# Microphone Too Quiet On Team Fortress 2



## Sefam (Aug 11, 2009)

Alright, so. I tried to register on Steam's forums but they put me on a moderation queue and it's probably going to take days. I've also searched on Steam's support about this issue and the only solution they proposed doesn't work(Put the dB boost on) and I searched on the forums and every single thread about this issue got choked to death because no one solved the problem.

So, I got my stand-alone 20$ microphone here. It works great on Ventrilo, Teamspeak and even on Steam itself;







I can hear my voice clearly when testing on Steam. But when I try on TF2, my voice is quiet as heck and I have to yell to reach the middle of the voice test bar. Here are the settings on the microphone(Micro Arriere), sorry, it's in french;






It's at the max with the dB boost and my mic is still too quiet on TF2. Is there a command I have to enter in the console to fix it?

Some help please?


----------



## Kuekuatsheu (Aug 11, 2009)

This would be better in Bits and Bytes.


----------



## CaptainCool (Aug 11, 2009)

thats odd... mic boost is on and the test is ok. i dont own TF2, maybe you can set the volume of your voice in the games settings, too?


----------



## kryptik (Aug 11, 2009)

I have the same problem, go into volume settings and turn up 'Microphone Gain', it sounds a little worse but you get your point across


----------



## ElizabethAlexandraMary (Aug 11, 2009)

Weird... and you seem to have already maxed out everything.

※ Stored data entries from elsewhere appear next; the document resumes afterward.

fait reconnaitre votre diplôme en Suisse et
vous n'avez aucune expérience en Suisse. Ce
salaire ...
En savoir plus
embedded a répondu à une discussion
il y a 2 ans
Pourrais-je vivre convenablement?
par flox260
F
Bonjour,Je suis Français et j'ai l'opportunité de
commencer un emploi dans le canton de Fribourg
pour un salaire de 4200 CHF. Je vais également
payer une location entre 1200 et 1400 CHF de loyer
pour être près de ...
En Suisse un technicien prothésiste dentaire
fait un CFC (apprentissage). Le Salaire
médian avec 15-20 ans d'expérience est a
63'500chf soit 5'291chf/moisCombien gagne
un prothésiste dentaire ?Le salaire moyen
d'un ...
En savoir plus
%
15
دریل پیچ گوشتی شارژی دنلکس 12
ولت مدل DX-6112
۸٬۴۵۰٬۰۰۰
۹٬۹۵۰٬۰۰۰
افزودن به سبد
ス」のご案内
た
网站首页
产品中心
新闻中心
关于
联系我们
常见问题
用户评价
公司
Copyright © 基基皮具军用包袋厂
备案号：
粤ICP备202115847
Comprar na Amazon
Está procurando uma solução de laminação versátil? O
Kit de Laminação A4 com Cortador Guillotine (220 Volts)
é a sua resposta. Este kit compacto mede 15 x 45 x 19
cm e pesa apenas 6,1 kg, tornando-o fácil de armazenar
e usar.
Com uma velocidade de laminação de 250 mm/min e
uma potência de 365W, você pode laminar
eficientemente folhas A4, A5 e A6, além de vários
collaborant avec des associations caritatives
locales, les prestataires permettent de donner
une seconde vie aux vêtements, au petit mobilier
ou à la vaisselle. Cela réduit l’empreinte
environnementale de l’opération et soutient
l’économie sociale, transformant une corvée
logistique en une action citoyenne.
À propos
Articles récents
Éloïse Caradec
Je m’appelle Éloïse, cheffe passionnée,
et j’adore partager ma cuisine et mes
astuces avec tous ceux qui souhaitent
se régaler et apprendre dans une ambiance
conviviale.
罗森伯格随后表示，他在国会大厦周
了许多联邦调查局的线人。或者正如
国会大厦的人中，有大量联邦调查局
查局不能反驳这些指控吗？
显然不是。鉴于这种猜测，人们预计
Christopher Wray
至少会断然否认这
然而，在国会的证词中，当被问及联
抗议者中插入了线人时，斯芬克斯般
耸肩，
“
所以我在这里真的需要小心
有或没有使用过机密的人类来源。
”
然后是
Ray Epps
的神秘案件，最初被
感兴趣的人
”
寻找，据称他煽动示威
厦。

Well, the best way to solve this issue is to shout as loudly as you can in the mic.
But if you intend to do this, at least play as the soldier.


----------



## Sefam (Aug 11, 2009)

I thought this was more appropriate in Three Frags Left



CaptainCool said:


> thats odd... mic boost is on and the test is ok. i dont own TF2, maybe you can set the volume of your voice in the games settings, too?



The volume is maxed in the game settings too



kryptik said:


> I have the same problem, go into volume settings and turn up 'Microphone Gain', it sounds a little worse but you get your point across



Mic Gain is on in my TF2 settings



FrancisBlack said:


> Weird... and you seem to have already maxed out everything.
> 
> Well, the best way to solve this issue is to shout as loudly as you can in the mic.
> But if you intend to do this, at least play as the soldier.



Well, that's the problem, I don't want to have to shout for people to hear me. The problem isn't the microphone itself or my settings; either my soundcard having a conflict with TF2's sound codecs or TF2 itself.

I'm wondering if it's possible to amplify the voice more on Windows or input a command on TF2's console.


----------